Arrange the lines of the data below as a numbered list, omitting any blank lines, from the line containing "pose: elev=356.5 azim=263.5" up to and including the line containing "Dot at: (228, 331)".

### Data for the task
-- begin --

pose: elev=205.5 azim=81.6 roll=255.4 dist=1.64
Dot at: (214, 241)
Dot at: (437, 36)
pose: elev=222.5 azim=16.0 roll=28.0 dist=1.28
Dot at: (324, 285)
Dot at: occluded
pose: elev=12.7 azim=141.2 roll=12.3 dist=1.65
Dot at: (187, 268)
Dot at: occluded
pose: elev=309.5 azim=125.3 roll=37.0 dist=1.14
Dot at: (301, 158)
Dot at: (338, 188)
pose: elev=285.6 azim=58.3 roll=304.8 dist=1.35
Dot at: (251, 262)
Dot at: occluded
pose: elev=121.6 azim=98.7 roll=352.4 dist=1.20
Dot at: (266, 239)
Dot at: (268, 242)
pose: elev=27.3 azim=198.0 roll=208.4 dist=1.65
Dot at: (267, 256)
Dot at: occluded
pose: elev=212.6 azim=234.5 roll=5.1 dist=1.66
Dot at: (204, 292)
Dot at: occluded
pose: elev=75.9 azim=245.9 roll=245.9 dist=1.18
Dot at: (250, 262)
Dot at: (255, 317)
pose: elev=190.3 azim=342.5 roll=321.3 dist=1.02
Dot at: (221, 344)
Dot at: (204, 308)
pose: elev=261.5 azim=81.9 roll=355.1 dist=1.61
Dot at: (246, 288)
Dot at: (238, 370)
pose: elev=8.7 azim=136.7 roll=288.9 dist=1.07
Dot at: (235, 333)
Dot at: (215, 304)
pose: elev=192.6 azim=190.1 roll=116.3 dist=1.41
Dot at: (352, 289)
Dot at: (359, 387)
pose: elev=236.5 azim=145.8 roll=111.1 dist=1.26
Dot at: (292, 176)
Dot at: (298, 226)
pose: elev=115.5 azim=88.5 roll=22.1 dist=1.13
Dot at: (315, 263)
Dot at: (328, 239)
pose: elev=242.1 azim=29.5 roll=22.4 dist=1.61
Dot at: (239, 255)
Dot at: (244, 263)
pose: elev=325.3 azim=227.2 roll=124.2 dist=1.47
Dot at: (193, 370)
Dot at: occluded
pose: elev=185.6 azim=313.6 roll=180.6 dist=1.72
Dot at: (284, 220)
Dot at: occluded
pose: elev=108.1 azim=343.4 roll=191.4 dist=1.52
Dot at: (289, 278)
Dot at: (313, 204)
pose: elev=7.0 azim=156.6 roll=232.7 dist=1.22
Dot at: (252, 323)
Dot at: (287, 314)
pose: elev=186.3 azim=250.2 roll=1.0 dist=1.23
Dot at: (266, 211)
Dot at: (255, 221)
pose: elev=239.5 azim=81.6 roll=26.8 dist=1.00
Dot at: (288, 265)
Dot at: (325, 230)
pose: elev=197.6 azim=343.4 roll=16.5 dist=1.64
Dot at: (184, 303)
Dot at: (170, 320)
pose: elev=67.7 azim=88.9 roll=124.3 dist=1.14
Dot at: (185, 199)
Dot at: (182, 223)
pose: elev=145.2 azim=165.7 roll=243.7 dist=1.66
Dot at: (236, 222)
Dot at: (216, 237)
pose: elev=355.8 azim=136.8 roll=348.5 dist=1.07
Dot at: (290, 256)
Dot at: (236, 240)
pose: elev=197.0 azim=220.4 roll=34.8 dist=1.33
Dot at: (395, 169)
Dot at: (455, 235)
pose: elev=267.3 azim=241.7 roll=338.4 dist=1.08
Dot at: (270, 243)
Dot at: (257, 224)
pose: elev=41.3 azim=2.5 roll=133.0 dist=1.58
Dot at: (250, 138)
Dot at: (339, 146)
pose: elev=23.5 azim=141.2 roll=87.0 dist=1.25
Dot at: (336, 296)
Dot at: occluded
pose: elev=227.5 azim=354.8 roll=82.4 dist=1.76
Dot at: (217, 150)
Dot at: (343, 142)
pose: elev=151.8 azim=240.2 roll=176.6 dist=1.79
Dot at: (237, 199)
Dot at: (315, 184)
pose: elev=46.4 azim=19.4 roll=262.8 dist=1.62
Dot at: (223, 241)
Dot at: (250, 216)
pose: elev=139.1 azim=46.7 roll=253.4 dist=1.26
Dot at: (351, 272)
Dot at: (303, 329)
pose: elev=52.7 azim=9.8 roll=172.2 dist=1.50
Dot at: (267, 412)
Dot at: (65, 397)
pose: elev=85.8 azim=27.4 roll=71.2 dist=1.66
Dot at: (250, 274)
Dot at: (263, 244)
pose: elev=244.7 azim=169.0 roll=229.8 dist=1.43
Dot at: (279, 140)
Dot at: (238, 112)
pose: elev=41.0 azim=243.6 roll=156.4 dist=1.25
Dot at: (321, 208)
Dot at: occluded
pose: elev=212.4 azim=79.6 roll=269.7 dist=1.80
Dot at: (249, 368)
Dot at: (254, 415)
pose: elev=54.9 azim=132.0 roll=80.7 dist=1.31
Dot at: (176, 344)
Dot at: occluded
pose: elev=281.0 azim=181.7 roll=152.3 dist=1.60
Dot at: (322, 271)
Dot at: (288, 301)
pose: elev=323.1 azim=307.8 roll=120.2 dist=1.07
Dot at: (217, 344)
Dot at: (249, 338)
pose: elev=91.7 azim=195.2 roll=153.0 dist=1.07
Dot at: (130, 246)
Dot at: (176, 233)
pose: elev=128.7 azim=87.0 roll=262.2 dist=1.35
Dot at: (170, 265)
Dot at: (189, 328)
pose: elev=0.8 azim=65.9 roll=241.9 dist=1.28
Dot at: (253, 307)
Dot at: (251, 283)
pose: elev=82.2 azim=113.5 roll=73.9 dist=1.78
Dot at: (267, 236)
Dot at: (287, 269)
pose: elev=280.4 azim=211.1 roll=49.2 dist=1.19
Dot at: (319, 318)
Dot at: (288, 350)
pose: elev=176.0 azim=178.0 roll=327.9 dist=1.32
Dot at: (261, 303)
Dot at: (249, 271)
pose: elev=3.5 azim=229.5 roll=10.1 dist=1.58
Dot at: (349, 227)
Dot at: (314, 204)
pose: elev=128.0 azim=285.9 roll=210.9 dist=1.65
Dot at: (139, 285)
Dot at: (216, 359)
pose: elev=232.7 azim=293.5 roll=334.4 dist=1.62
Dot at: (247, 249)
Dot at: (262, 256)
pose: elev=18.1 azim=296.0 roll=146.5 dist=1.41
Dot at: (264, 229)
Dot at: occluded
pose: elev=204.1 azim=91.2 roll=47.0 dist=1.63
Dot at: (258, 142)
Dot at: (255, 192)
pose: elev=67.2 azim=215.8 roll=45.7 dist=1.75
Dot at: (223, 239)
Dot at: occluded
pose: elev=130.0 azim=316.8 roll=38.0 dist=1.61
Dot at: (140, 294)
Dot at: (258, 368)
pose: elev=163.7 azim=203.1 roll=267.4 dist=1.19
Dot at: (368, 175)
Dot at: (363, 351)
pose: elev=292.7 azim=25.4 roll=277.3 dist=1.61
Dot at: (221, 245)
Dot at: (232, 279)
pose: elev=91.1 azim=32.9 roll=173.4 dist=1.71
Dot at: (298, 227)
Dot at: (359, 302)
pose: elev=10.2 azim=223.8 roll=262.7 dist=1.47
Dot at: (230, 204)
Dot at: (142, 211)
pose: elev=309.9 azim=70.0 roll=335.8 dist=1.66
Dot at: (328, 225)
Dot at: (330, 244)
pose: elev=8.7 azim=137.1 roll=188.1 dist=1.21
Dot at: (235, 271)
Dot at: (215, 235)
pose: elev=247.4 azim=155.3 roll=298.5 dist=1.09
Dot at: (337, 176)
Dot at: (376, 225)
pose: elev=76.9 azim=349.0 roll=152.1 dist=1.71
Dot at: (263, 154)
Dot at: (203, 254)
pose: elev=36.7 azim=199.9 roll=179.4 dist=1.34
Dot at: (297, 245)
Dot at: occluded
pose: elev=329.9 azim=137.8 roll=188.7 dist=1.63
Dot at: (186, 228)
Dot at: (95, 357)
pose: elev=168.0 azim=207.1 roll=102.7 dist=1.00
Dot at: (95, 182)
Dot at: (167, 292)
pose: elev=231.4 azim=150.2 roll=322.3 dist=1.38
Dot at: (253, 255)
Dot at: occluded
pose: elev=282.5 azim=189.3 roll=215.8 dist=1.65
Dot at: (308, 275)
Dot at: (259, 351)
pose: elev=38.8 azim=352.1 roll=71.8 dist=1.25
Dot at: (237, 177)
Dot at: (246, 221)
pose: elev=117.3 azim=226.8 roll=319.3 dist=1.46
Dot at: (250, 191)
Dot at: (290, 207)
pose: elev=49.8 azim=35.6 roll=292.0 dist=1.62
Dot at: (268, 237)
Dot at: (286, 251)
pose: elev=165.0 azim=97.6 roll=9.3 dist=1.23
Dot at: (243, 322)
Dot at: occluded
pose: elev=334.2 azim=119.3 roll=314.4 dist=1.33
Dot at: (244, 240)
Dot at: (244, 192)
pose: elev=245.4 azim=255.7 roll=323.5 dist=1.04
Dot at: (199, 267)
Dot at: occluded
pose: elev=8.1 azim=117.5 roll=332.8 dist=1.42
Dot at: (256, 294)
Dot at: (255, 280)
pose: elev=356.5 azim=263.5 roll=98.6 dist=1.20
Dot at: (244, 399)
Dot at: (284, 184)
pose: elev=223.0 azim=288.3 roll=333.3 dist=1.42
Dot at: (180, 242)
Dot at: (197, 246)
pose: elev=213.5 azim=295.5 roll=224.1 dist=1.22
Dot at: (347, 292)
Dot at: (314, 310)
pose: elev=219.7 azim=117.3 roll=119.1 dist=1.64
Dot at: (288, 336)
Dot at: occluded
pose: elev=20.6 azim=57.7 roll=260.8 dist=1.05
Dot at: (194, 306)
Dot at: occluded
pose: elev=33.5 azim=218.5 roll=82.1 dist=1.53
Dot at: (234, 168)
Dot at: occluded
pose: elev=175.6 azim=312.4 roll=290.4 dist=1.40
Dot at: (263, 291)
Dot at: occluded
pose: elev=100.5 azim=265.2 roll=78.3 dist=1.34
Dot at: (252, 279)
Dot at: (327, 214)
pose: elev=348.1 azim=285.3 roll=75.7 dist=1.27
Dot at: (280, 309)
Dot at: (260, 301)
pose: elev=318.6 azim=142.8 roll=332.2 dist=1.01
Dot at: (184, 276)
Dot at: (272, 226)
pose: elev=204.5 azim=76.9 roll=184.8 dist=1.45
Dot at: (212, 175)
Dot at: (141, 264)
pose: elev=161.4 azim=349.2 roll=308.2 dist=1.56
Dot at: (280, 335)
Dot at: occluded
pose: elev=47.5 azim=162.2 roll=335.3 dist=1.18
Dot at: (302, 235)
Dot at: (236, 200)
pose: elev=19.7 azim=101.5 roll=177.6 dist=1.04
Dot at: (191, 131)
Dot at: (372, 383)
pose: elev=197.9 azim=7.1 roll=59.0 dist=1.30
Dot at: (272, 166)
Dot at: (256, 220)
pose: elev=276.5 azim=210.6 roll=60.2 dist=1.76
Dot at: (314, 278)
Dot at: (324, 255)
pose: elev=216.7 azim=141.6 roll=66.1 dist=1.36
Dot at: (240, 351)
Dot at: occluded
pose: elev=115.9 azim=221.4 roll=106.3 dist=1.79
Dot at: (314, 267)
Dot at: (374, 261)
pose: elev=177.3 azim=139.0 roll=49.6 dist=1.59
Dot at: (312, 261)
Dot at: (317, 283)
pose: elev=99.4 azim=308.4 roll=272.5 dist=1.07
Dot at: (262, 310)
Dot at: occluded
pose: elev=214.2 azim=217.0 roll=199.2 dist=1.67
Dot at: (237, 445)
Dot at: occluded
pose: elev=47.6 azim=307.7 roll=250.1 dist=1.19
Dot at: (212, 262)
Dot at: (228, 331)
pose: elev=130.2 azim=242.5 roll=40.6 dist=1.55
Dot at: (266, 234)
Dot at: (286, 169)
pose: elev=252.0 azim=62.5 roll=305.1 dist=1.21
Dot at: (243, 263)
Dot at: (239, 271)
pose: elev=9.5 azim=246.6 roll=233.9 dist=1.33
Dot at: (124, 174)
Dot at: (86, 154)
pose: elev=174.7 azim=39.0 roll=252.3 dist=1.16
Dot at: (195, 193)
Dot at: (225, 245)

-- end --

### Written response
1. pose: elev=356.5 azim=263.5 roll=98.6 dist=1.20
2. Dot at: (244, 399)
3. Dot at: (284, 184)
4. pose: elev=223.0 azim=288.3 roll=333.3 dist=1.42
5. Dot at: (180, 242)
6. Dot at: (197, 246)
7. pose: elev=213.5 azim=295.5 roll=224.1 dist=1.22
8. Dot at: (347, 292)
9. Dot at: (314, 310)
10. pose: elev=219.7 azim=117.3 roll=119.1 dist=1.64
11. Dot at: (288, 336)
12. Dot at: occluded
13. pose: elev=20.6 azim=57.7 roll=260.8 dist=1.05
14. Dot at: (194, 306)
15. Dot at: occluded
16. pose: elev=33.5 azim=218.5 roll=82.1 dist=1.53
17. Dot at: (234, 168)
18. Dot at: occluded
19. pose: elev=175.6 azim=312.4 roll=290.4 dist=1.40
20. Dot at: (263, 291)
21. Dot at: occluded
22. pose: elev=100.5 azim=265.2 roll=78.3 dist=1.34
23. Dot at: (252, 279)
24. Dot at: (327, 214)
25. pose: elev=348.1 azim=285.3 roll=75.7 dist=1.27
26. Dot at: (280, 309)
27. Dot at: (260, 301)
28. pose: elev=318.6 azim=142.8 roll=332.2 dist=1.01
29. Dot at: (184, 276)
30. Dot at: (272, 226)
31. pose: elev=204.5 azim=76.9 roll=184.8 dist=1.45
32. Dot at: (212, 175)
33. Dot at: (141, 264)
34. pose: elev=161.4 azim=349.2 roll=308.2 dist=1.56
35. Dot at: (280, 335)
36. Dot at: occluded
37. pose: elev=47.5 azim=162.2 roll=335.3 dist=1.18
38. Dot at: (302, 235)
39. Dot at: (236, 200)
40. pose: elev=19.7 azim=101.5 roll=177.6 dist=1.04
41. Dot at: (191, 131)
42. Dot at: (372, 383)
43. pose: elev=197.9 azim=7.1 roll=59.0 dist=1.30
44. Dot at: (272, 166)
45. Dot at: (256, 220)
46. pose: elev=276.5 azim=210.6 roll=60.2 dist=1.76
47. Dot at: (314, 278)
48. Dot at: (324, 255)
49. pose: elev=216.7 azim=141.6 roll=66.1 dist=1.36
50. Dot at: (240, 351)
51. Dot at: occluded
52. pose: elev=115.9 azim=221.4 roll=106.3 dist=1.79
53. Dot at: (314, 267)
54. Dot at: (374, 261)
55. pose: elev=177.3 azim=139.0 roll=49.6 dist=1.59
56. Dot at: (312, 261)
57. Dot at: (317, 283)
58. pose: elev=99.4 azim=308.4 roll=272.5 dist=1.07
59. Dot at: (262, 310)
60. Dot at: occluded
61. pose: elev=214.2 azim=217.0 roll=199.2 dist=1.67
62. Dot at: (237, 445)
63. Dot at: occluded
64. pose: elev=47.6 azim=307.7 roll=250.1 dist=1.19
65. Dot at: (212, 262)
66. Dot at: (228, 331)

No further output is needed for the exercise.